EXERCISE INPUTS »
▬▬▬▬▬▬▬▬▬▬
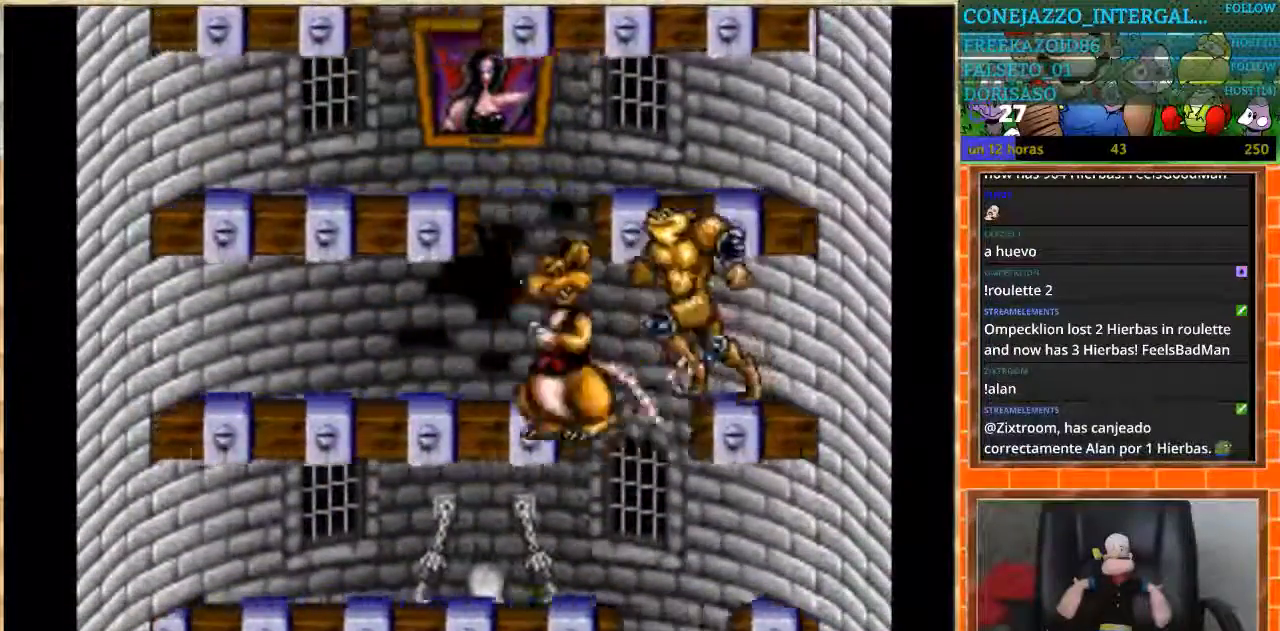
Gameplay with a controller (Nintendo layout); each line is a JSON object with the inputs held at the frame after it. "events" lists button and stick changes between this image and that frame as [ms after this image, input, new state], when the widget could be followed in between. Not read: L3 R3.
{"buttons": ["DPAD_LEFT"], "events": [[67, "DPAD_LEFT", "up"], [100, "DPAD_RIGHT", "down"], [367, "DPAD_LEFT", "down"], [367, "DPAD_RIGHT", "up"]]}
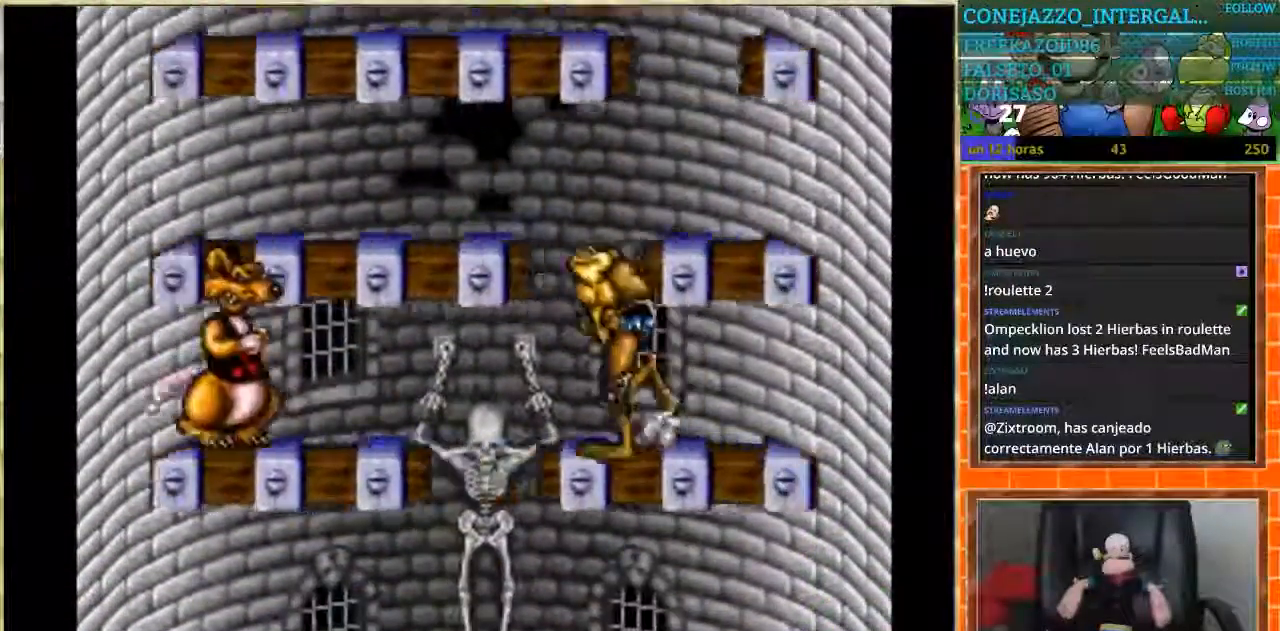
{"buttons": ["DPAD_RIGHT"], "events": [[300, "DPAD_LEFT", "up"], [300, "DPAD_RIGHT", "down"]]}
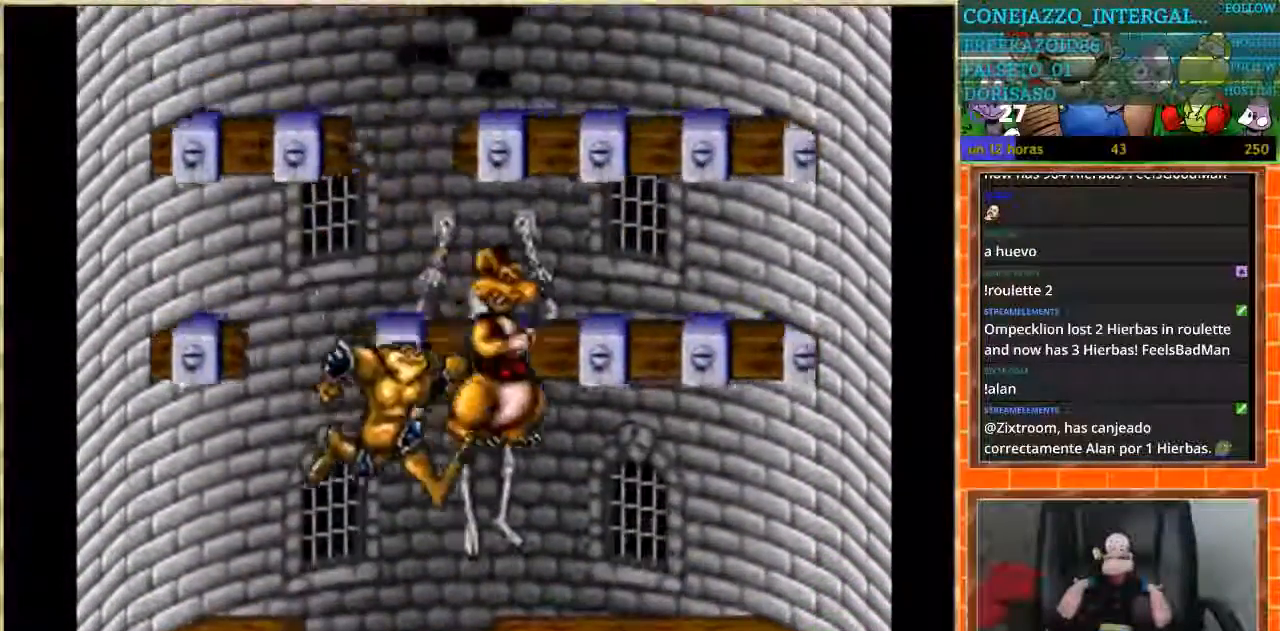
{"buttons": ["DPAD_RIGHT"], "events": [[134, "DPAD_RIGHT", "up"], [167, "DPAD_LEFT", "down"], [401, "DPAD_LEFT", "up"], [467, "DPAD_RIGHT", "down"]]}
▬▬▬▬▬▬▬▬▬▬
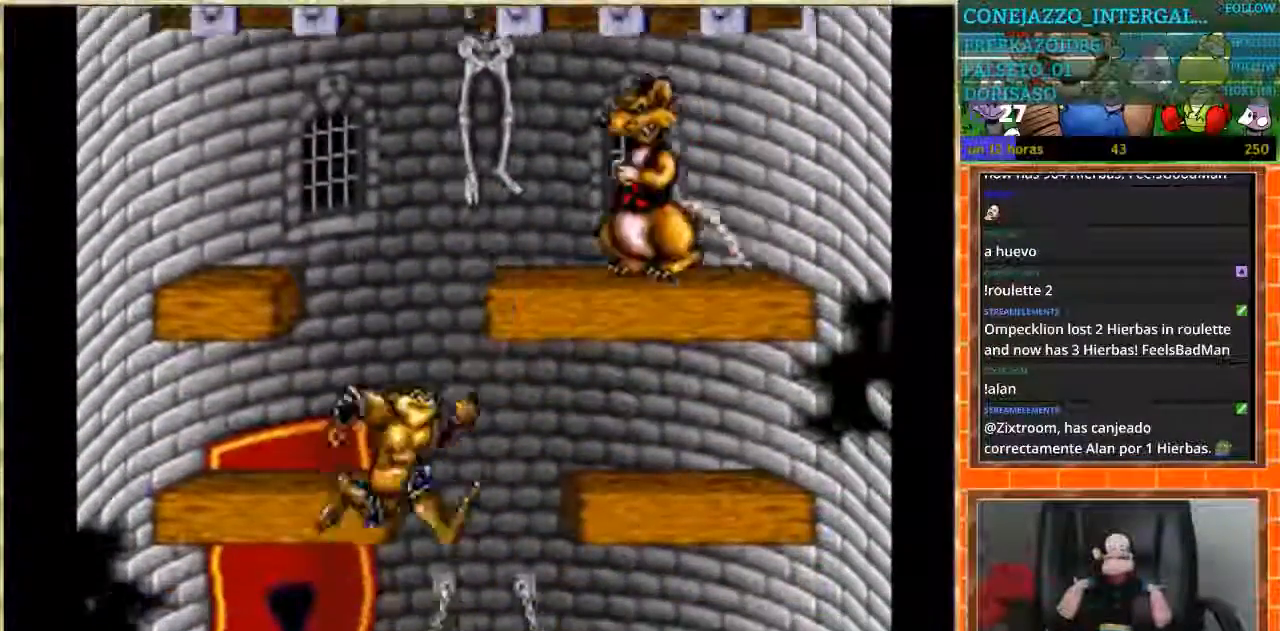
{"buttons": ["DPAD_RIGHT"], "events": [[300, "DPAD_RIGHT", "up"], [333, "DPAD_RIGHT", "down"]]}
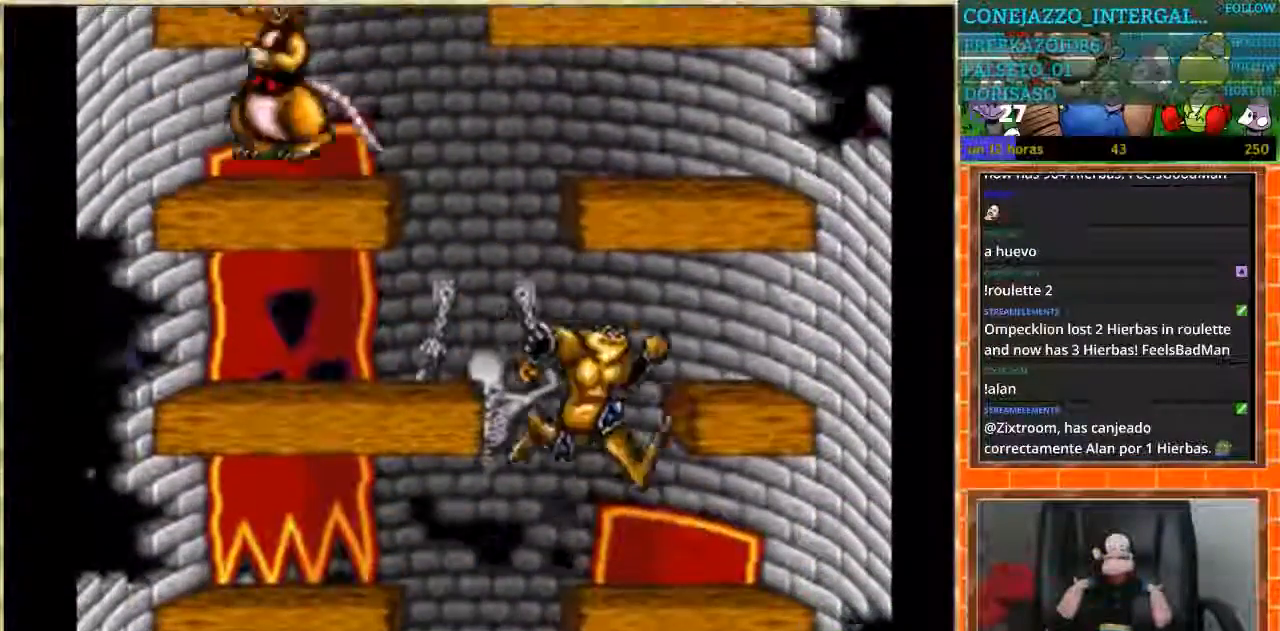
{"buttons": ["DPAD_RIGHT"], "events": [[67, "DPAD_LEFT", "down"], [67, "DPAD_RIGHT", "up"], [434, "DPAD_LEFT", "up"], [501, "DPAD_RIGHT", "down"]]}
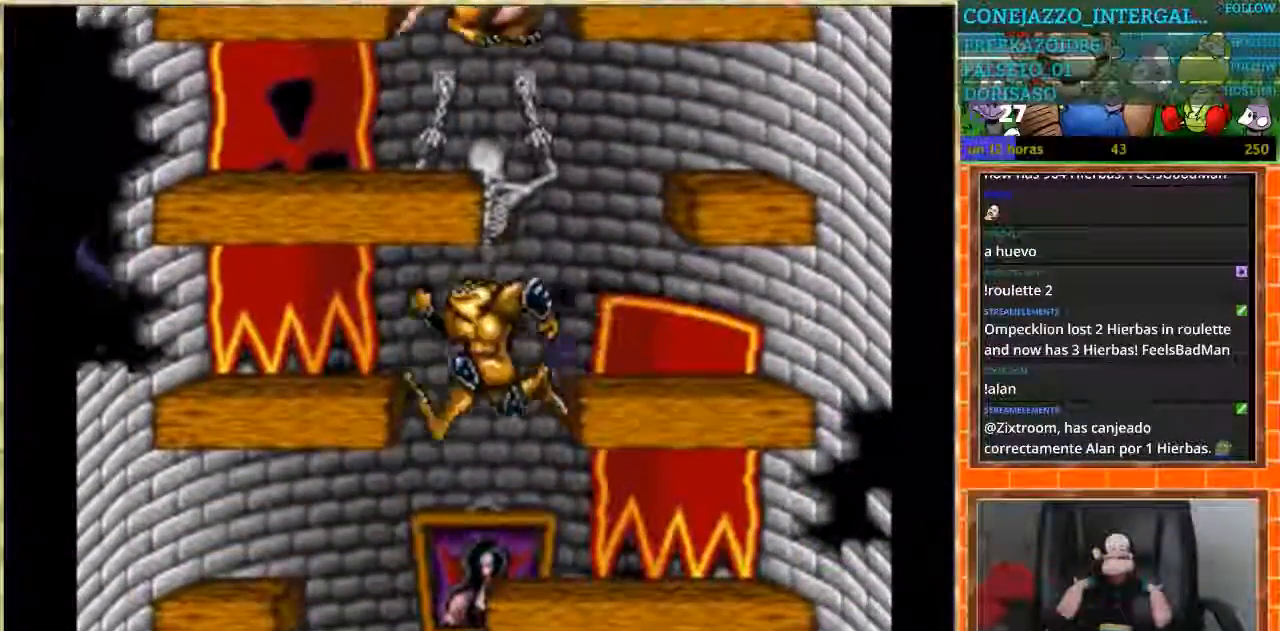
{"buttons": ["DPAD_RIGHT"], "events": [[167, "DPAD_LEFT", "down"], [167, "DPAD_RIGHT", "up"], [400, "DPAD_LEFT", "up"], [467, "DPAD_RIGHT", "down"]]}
▬▬▬▬▬▬▬▬▬▬
EXERCISE » In the entries above, tally the lines that include the string "down". Give the figure only.

EXERCISE SOLUTION » 6